Death toll rises in southern Thailand

Thai officials said on Monday that the death toll from flooding in the country’s south has reached at least 176 people.

The government has launched relief measures, but public criticism of the flood response is growing and two local officials have been suspended over their alleged failures, according to AFP.

Across the border in Malaysia, where heavy rains also left widespread land submerged in Perlis state, two people died.
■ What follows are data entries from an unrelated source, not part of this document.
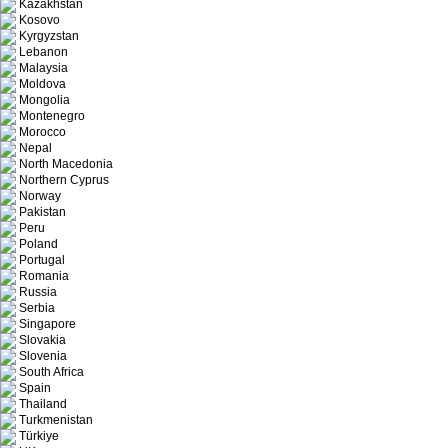
Kazakhstan
Kosovo
Kyrgyzstan
Lebanon
Malaysia
Moldova
Mongolia
Montenegro
Morocco
Nepal
North Macedonia
Northern Cyprus
Norway
Pakistan
Peru
Poland
Portugal
Romania
Russia
Serbia
Singapore
Slovakia
Slovenia
South Africa
Spain
Thailand
Turkmenistan
Türkiye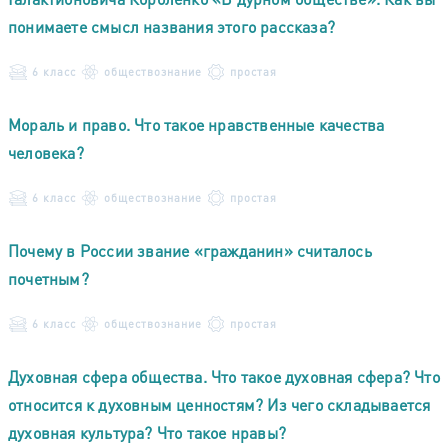
понимаете смысл названия этого рассказа?
6 класс
обществознание
простая
Мораль и право. Что такое нравственные качества
человека?
6 класс
обществознание
простая
Почему в России звание «гражданин» считалось
почетным?
6 класс
обществознание
простая
Духовная сфера общества. Что такое духовная сфера? Что
относится к духовным ценностям? Из чего складывается
духовная культура? Что такое нравы?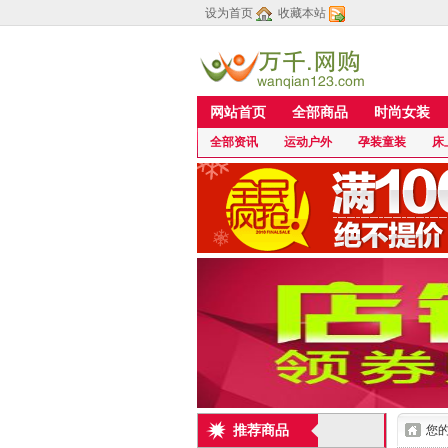
设为首页
收藏本站
网站首页
全部商品
时尚女装
全部资讯
运动户外
孕装童装
床
推荐商品
您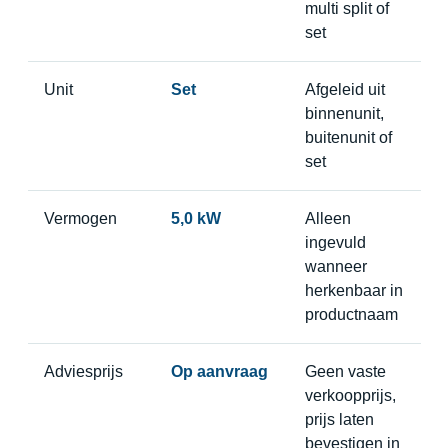
multi split of
set
Unit
Set
Afgeleid uit
binnenunit,
buitenunit of
set
Vermogen
5,0 kW
Alleen
ingevuld
wanneer
herkenbaar in
productnaam
Adviesprijs
Op aanvraag
Geen vaste
verkoopprijs,
prijs laten
bevestigen in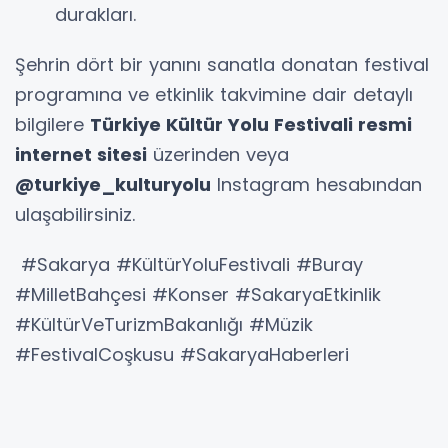
durakları.
Şehrin dört bir yanını sanatla donatan festival
programına ve etkinlik takvimine dair detaylı
bilgilere
Türkiye Kültür Yolu Festivali resmi
internet sitesi
üzerinden veya
@turkiye_kulturyolu
Instagram hesabından
ulaşabilirsiniz.
#Sakarya #KültürYoluFestivali #Buray
#MilletBahçesi #Konser #SakaryaEtkinlik
#KültürVeTurizmBakanlığı #Müzik
#FestivalCoşkusu #SakaryaHaberleri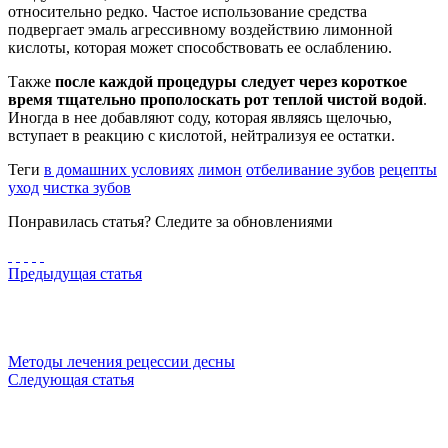
относительно редко. Частое использование средства
подвергает эмаль агрессивному воздействию лимонной
кислоты, которая может способствовать ее ослаблению.
Также
после каждой процедуры следует через короткое
время тщательно прополоскать рот теплой чистой водой
.
Иногда в нее добавляют соду, которая являясь щелочью,
вступает в реакцию с кислотой, нейтрализуя ее остатки.
Теги
в домашних условиях
лимон
отбеливание зубов
рецепты
уход
чистка зубов
Понравилась статья? Следите за обновлениями
Предыдущая статья
Методы лечения рецессии десны
Следующая статья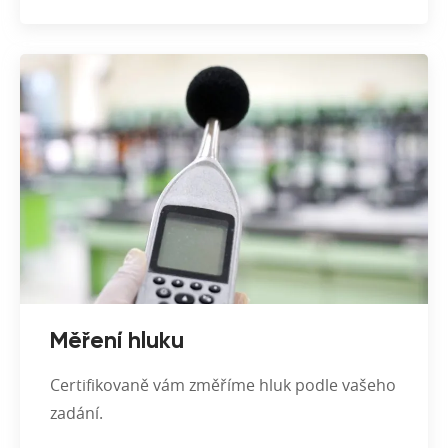
Měření hluku
Certifikovaně vám změříme hluk podle vašeho
zadání.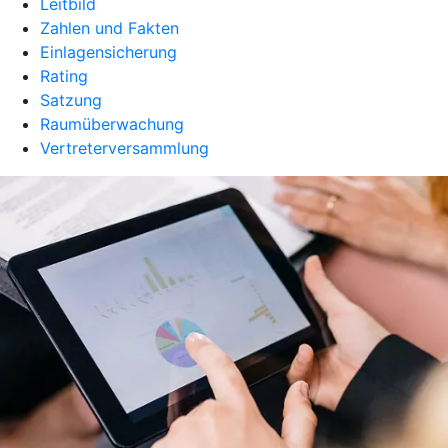
Leitbild
Zahlen und Fakten
Einlagensicherung
Rating
Satzung
Raumüberwachung
Vertreterversammlung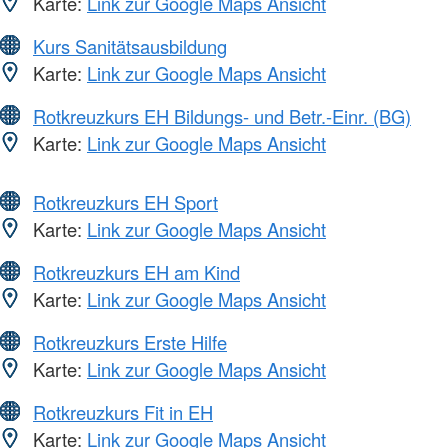
Karte:
Link zur Google Maps Ansicht
Kurs Sanitätsausbildung
Karte:
Link zur Google Maps Ansicht
Rotkreuzkurs EH Bildungs- und Betr.-Einr. (BG)
Karte:
Link zur Google Maps Ansicht
Rotkreuzkurs EH Sport
Karte:
Link zur Google Maps Ansicht
Rotkreuzkurs EH am Kind
Karte:
Link zur Google Maps Ansicht
Rotkreuzkurs Erste Hilfe
Karte:
Link zur Google Maps Ansicht
Rotkreuzkurs Fit in EH
Karte:
Link zur Google Maps Ansicht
TOPSHOT - An aerial view shows a house surrounded by floodwaters in Kangar, Perlis state in northern Malaysia on November 28, 2025, as severe flooding affected thousands of people in the region after heavy rains.
Aerial view shows a house surrounded by floodwaters in Kangar, Perlis state in northern Malaysia on Friday, as severe flooding affected thousands of people in the area after days of heavy rain (Mohamed Rasfan/AFP)

A year of deadly floods across Asia

This week’s floods and landslides are the latest extreme weather events to ravage Southeast Asian countries in recent weeks, including two typhoons that hit the Philippines within a week of each other last month, killing at least 242 people.

Flooding in Indonesia, Thailand and Malaysia was made worse by a rare tropical storm that brought particularly heavy rains on the island of Sumatra.

Climate change is increasing the intensity and frequency of storms and causing more heavy rainfall events as the warmer atmosphere holds more moisture.